Poca solidarietà per la Siria
Tempo di lettura: < 1 minuteI cristiani siriani «hanno visto l’Onu organizzare dal 2005 la partenza sistematica dei rifugiati iracheni verso i Paesi occidentali», e adesso provano angoscia anche per «l’indifferenza e il silenzio mondiale davanti al loro lungo e triste calvario… sono abbandonati, destinati alla morte senza poter fuggire… i consolati sono chiusi da un anno e mezzo». Così Samir Nassar, arcivescovo di rito orientale maronita di Damasco, che spiega come la Chiesa sia diventata una sorta di «muro del pianto», alla quale i cristiani siriani ricorrono per cercare aiuto e speranza.
Mons.
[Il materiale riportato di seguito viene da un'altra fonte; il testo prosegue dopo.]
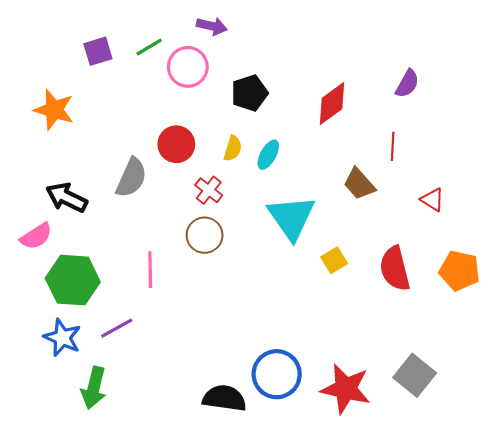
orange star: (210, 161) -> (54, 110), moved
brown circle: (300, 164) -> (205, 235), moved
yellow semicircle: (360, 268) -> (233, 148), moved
Nassar spiega che i poveri vorrebbero lasciare il Paese, ma non possono, al contrario dei propri fratelli più agiati, e sono costretti a rischiare la morte «in questa guerra insensata». «L’appello del nuovo Papa Francesco in favore dell’amata Siria risuona nei loro cuori…. La Chiese sorelle del mondo intero pregano e mostrano il loro affetto per questo piccolo gregge, senza poter placare la tempesta». Nella tempesta, i pastori si trovano stretti da un dilemma: incoraggiarli a restare è consegnarli alla morte come «agnello muto davanti al macellaio». Aiutarli ad abbandonare il Paese, seppur possibile, sarebbe privare questo luogo della presenza degli ultimi cristiani. A loro non resta che affidarsi al cuore di Dio, vivendo in prossimità con chi soffre, nella speranza di far percepire la prossimità del Signore che dice: «Non abbiate paura, io sono con voi».
Le parole del presule siriano sono state riportate dall’agenzia Fides il 13 aprile.